By default, during a fork, new processes inherit all open file descriptors.
When you invoke subprocess.Popen with a subprocess.PIPE argument, the subprocess module creates some new pipe file descriptors to send data to/from the new process. In this particular case, the pipe is used to send data from the parent process (python) to the child (gzip), and gzip will exit—and thus make the proc.wait() finish—when all write access to the pipe goes away. (This is what generates "EOF on a pipe": no more write-able file descriptors exist to that pipe.)
Thus, in this case, if you (all in the "original" python process) do this in this sequence:
- create a pipe
- create some
multiprocessing.Pool processes
- send data to gzip
- close the pipe to gzip
then, due to the behavior of fork, each of the Pool processes has an os.dup of the write-to-gzip pipe, so gzip continues waiting for more data, which those Pool processes can (but never do) send. The gzip process will exit as soon as the Pool processes close their pipe descriptors.

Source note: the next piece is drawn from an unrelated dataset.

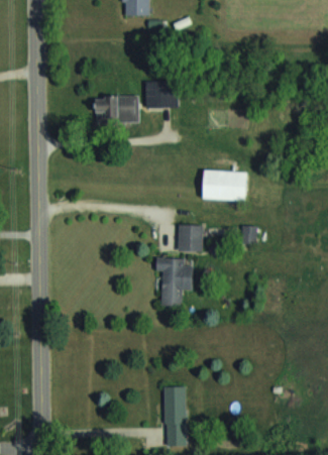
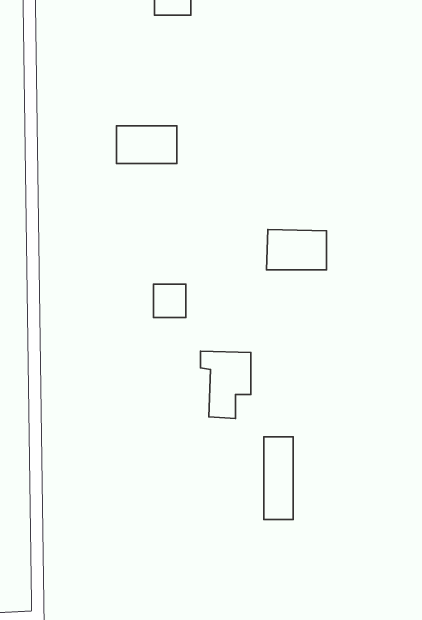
building: [144,82,177,107] -> none
building: [178,226,201,250] -> [154,284,186,318]
building: [165,387,186,447] -> [264,437,293,519]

Fixing this in real (more complicated) code can be nontrivial. Ideally, what you would like is for multiprocessing.Pool to know (magically, somehow) which file descriptors should be retained, and which should not, but this is not as simple as "just close a bunch of descriptors in the created child processes":
output = open('somefile', 'a')
def somefunc(arg):
... do some computation, etc ...
output.write(result)
pool = multiprocessing.Pool()
pool.map(somefunc, iterable)
Clearly output.fileno() must be shared by the worker processes here.
You could try to use the Pool's initializer to invoke proc.stdin.close (or os.close on a list of fd's), but then you need to arrange to keep track of descriptors-to-close. It's probably simplest to restructure your code to avoid creating a pool "at the wrong time".